For someone with less than perfect eyesight the set up is a little hard to read both for the Vision battery voltage setting and the air flow control on the Aerotank Mini... but the value for money is just outstanding! I'm vaping the set up at 4,8 volts and the Menthol Ice flavour in the Mini is really good!

The Aerotank Mini is a mighty fine tank! I nearly didn't even buy one after my disappointment of the Mega but in my humble opinion they are completely different tanks despite sharing the same name! The best flavour I have had from a little tank! 5 out of 5 for this little powerhouse!




Bottom line is that there is no doubt that this is the best starter kit around!

Reactions: Like 3 | Agree 1 | Thanks 2 | Informative 1


----------



## Mike (11/6/14)

Thanks Rob! Reading that gave me the guys to ramp up the voltage on my mPT3. I wonder if there's a current limit to the VS2? At 4.3V with the 1.5ohm coil, we're seeing almost 2.9A being pulled. I wonder if the VS2 is happy on 4.8V, cause it'd be pushing out almost 15W?


----------



## Rob Fisher (11/6/14)

Mike said:


> I wonder if the VS2 is happy on 4.8V, cause it'd be pushing out almost 15W?



This answer is too technical for me to answer Mike. But I figure it goes up to 4,8V and there is no doubt that plenty of mPT3 and Aerotank Mini's would be put on it so my guess is that should should handle it no problem. But let's hear from some of the electronics experts.


----------



## Cat (11/6/14)

double-clutching, that's bad news, puts me off i really need a bigger tank. oh well, i've got an iClear X.I coming, maybe that'll satisfy.


----------



## Mike (11/6/14)

Cool. Sorry man I'm just curious. After doing research and mech mods etc today, I wonder if maybe setting it up to 4.8V hits some sort of limiter or something.

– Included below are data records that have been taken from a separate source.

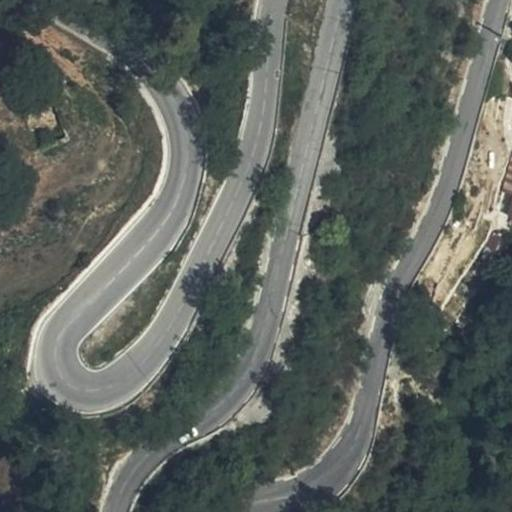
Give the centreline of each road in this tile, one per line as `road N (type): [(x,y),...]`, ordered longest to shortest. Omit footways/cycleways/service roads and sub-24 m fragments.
road 1 (secondary): [(61,0),(154,72),(181,121),(184,157),(179,193),(157,232),(71,323),(61,364),(68,381),(84,390),(113,388),(142,371),(177,328),(243,193),(278,0)]
road 2 (secondary): [(234,511),(299,493),(354,453),(371,411),(387,324),(446,189),(497,0)]
road 3 (secondary): [(349,0),(257,356),(216,413),(140,460),(115,511)]
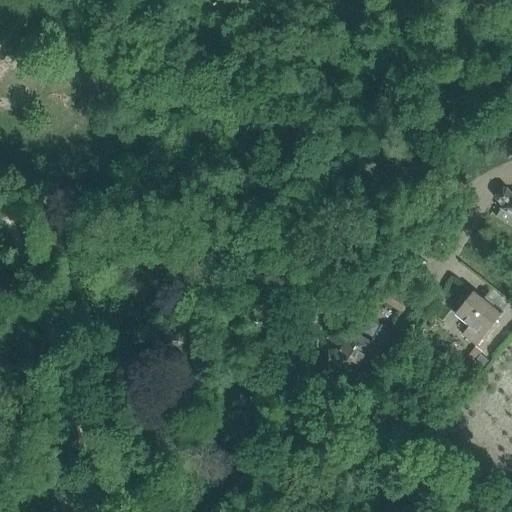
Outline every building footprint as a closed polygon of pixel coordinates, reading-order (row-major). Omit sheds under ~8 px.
[(496,216),(511,226),(511,194),(507,188),(503,188),(496,194),(496,197),(503,206),(501,208),(502,208),(496,216)] [(407,301),(389,290),(383,300),(401,311),(407,301)] [(502,311),(502,312),(492,304),(490,307),(483,302),(484,299),(474,291),(455,314),(470,326),(462,335),(477,346),(503,312),(502,311)] [(341,349),(332,349),(333,366),(338,366),(352,375),(373,342),(352,330),(341,349)] [(481,354),(474,349),(469,356),(475,361),(481,354)]
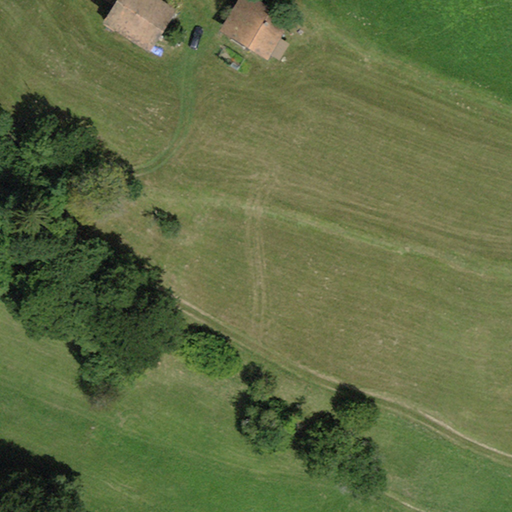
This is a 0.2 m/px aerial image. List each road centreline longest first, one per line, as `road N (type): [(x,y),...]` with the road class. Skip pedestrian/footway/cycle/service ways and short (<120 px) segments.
road 1 (track): [(511,461),(398,409),(299,378),(153,291),(0,183)]
road 2 (track): [(0,146),(36,168),(79,178),(130,175),(166,155),(182,134),(192,67)]
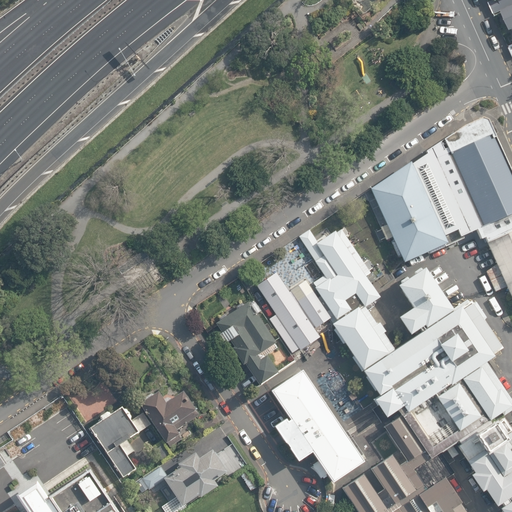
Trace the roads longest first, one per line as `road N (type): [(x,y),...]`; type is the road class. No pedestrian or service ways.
road 1 (residential): [(159,304),(450,103),(499,86)]
road 2 (motorway): [(215,0),(0,206)]
road 3 (residential): [(290,491),(159,304)]
road 4 (motorway): [(144,0),(0,132)]
road 5 (residential): [(59,375),(159,304)]
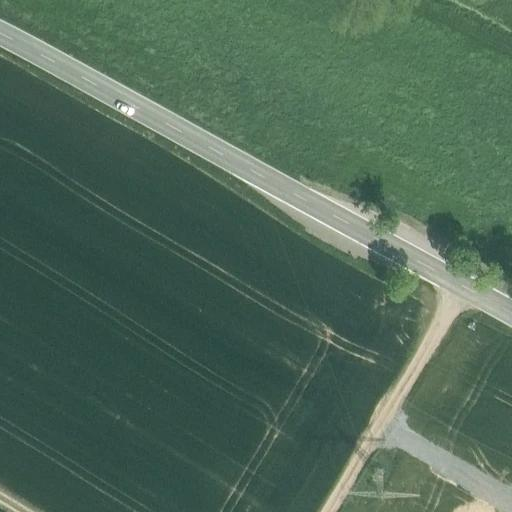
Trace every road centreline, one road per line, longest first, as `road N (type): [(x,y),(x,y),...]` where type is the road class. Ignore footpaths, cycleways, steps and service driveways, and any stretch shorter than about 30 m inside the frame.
road 1 (secondary): [(511,314),(0,34)]
road 2 (track): [(466,290),(334,511)]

Would be nice to know either way

Reactions: Agree 1


----------



## Rob Fisher (11/6/14)

Cat said:


> double-clutching, that's bad news, puts me off i really need a bigger tank. oh well, i've got an iClear X.I coming, maybe that'll satisfy.



I'm the wrong person to ask about the X.1 because I hated the tank but think I got some really dud coils with mine and I gave it away real quick.

I still think the Aspire Nautilus is the best big tank! But let me give the Mega a fair shake and fit it onto my Sigelei 20W at 8 watts and see how she performs.... Yip same story... but once you take a few puffs on the Mega (and get it going) the flavour and vapour production is very good indeed...

Yip there is no doubt the mini is a winner and the Mega has a design fault or something... I really want the flavour from the first puff and the Mega doesn't do that and the mini certainly does!

Reactions: Like 1


----------



## hyphen (11/6/14)

Also day 5 of using it as my ADV and this upgraded coil is hanging in there nicely

Reactions: Like 1


----------



## Andre (11/6/14)

Rob Fisher said:


> OK we have a Vision Spinner 2 and a little Aerotank Mini in front of a few very distinguished leaders in the vaping community behind it.
> 
> I have to say WOW! This is one very sweet setup! The Aerotank Mega was and is a bit of a disappointment to me and only really performs if you are double clutching it and firing it at higher power settings than you are used to...
> 
> ...


Thanks Rob, mine is on the way. Did you use the 1.5 ohm coil in there? Agree, that is an awesome setup to start with and is my recommendation to all my potential converts. Either on the Spinner 2 (for the best look) or on the MVP for staying power.


----------



## Andre (11/6/14)

Mike said:


> Thanks Rob! Reading that gave me the guys to ramp up the voltage on my mPT3. I wonder if there's a current limit to the VS2? At 4.3V with the 1.5ohm coil, we're seeing almost 2.9A being pulled. I wonder if the VS2 is happy on 4.8V, cause it'd be pushing out almost 15W?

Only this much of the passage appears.